_Description of the task_. Within these entries, which lines include the string "xChannelSelector"? Copy each one.

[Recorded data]
*** Block opens ***
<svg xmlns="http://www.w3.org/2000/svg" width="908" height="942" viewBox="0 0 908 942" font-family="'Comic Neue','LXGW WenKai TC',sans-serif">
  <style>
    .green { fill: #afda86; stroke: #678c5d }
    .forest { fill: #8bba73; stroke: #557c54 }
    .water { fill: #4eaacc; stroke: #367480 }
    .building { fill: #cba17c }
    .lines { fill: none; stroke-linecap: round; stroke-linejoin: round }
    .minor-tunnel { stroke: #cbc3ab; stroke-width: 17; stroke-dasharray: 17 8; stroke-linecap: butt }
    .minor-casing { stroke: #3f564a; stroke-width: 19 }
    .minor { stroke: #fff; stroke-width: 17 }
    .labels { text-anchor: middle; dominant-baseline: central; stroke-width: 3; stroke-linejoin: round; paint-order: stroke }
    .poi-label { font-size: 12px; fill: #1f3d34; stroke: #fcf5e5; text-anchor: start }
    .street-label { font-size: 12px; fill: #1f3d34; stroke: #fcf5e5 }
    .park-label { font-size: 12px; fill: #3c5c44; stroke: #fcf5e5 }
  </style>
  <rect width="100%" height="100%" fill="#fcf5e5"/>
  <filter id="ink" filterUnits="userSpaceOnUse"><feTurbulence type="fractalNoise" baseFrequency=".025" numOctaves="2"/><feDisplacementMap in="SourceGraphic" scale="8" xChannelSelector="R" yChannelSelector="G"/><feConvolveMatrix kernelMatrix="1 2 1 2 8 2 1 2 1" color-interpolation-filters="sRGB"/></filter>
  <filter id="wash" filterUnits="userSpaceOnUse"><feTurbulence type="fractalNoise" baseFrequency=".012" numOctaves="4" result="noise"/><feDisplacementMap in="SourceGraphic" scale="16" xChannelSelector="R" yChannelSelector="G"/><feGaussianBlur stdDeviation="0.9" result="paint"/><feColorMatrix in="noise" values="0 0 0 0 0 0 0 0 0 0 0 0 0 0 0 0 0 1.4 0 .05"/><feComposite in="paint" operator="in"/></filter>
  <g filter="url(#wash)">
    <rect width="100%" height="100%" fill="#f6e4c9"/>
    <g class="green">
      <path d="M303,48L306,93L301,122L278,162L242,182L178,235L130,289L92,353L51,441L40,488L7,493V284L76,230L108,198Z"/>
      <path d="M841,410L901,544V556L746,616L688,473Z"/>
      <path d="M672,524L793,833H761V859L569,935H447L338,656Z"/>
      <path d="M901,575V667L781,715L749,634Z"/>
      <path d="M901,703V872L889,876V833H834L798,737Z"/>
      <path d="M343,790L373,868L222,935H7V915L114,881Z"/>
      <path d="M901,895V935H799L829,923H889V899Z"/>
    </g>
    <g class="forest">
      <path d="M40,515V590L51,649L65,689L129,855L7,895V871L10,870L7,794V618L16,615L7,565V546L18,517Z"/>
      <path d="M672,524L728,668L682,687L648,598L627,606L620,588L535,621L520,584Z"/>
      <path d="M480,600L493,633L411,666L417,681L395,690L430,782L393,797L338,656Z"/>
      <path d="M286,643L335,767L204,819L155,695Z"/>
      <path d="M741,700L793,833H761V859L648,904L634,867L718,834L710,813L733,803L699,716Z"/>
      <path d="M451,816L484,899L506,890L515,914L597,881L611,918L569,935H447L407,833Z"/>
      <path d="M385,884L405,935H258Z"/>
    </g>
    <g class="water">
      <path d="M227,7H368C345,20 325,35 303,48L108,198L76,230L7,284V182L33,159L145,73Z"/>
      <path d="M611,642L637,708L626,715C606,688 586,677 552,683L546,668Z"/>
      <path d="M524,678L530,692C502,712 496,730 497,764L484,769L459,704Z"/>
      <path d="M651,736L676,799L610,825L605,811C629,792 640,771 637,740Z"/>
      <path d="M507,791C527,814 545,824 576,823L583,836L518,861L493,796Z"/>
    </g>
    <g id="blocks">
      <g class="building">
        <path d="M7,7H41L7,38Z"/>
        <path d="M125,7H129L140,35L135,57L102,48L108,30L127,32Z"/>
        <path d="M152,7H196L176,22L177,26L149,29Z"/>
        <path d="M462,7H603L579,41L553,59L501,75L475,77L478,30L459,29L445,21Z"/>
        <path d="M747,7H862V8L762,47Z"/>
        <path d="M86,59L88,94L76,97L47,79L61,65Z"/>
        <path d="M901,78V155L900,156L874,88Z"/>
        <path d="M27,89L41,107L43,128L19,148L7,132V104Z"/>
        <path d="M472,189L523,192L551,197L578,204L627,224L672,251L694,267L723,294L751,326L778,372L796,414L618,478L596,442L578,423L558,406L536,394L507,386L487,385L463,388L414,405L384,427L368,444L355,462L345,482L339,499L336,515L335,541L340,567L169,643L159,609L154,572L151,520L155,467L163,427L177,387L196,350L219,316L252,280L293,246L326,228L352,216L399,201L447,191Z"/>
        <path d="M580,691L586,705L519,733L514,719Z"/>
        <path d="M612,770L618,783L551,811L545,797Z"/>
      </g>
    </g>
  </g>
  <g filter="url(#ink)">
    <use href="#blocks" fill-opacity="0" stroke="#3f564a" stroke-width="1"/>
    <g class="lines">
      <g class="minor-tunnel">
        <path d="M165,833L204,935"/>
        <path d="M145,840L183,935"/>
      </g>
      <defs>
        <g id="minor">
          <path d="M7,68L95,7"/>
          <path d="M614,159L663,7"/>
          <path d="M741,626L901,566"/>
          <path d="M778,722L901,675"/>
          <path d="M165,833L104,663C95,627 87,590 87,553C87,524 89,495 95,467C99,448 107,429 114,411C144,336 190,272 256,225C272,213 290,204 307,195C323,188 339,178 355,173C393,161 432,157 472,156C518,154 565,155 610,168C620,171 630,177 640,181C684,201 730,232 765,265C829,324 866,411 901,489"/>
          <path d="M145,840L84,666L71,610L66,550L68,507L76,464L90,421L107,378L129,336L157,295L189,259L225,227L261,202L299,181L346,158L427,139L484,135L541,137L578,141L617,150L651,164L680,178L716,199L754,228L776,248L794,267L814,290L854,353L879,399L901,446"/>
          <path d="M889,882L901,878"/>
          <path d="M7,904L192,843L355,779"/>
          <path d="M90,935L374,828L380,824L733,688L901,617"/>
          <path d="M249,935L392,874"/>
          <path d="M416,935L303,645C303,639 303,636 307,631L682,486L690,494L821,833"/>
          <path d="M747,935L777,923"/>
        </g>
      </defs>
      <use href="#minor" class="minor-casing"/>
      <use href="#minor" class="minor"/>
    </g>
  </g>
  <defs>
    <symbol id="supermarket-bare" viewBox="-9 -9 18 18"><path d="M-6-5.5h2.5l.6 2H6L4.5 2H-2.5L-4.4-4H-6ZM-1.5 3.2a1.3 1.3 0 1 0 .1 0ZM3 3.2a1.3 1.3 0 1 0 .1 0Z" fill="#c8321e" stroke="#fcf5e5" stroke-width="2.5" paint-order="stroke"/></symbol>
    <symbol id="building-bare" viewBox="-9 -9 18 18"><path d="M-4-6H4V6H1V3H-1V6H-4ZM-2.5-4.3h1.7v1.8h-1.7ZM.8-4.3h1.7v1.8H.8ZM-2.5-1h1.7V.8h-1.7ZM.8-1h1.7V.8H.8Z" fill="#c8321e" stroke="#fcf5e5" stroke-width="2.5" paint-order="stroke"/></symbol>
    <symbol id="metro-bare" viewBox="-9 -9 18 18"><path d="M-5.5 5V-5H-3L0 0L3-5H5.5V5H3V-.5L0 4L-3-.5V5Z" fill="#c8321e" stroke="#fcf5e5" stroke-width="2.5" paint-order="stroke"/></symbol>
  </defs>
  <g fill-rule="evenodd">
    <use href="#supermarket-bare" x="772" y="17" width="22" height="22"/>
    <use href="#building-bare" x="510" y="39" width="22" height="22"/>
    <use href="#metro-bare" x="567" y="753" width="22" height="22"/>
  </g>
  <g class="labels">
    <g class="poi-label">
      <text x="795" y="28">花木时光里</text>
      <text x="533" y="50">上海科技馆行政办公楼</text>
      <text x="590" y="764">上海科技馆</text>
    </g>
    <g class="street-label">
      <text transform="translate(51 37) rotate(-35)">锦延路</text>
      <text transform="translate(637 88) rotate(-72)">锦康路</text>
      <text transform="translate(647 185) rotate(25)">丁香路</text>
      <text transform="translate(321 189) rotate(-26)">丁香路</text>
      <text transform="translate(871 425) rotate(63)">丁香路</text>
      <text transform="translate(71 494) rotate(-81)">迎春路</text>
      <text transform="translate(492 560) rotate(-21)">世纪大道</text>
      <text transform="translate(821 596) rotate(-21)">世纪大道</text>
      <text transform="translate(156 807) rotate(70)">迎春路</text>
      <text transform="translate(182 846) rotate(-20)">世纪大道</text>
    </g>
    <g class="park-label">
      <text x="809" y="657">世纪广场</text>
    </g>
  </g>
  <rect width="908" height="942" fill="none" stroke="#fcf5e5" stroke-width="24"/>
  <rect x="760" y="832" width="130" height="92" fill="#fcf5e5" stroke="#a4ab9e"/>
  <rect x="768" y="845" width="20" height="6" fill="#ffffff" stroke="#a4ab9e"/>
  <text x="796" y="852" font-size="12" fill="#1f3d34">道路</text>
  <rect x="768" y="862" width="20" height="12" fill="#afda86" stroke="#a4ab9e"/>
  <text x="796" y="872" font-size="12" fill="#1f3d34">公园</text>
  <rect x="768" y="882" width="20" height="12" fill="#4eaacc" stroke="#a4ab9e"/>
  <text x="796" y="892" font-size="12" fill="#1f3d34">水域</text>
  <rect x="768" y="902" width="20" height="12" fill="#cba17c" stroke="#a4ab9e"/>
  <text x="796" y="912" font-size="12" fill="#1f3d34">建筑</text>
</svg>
*** Block closes ***
_Output of the exercise_.
  <filter id="ink" filterUnits="userSpaceOnUse"><feTurbulence type="fractalNoise" baseFrequency=".025" numOctaves="2"/><feDisplacementMap in="SourceGraphic" scale="8" xChannelSelector="R" yChannelSelector="G"/><feConvolveMatrix kernelMatrix="1 2 1 2 8 2 1 2 1" color-interpolation-filters="sRGB"/></filter>
  <filter id="wash" filterUnits="userSpaceOnUse"><feTurbulence type="fractalNoise" baseFrequency=".012" numOctaves="4" result="noise"/><feDisplacementMap in="SourceGraphic" scale="16" xChannelSelector="R" yChannelSelector="G"/><feGaussianBlur stdDeviation="0.9" result="paint"/><feColorMatrix in="noise" values="0 0 0 0 0 0 0 0 0 0 0 0 0 0 0 0 0 1.4 0 .05"/><feComposite in="paint" operator="in"/></filter>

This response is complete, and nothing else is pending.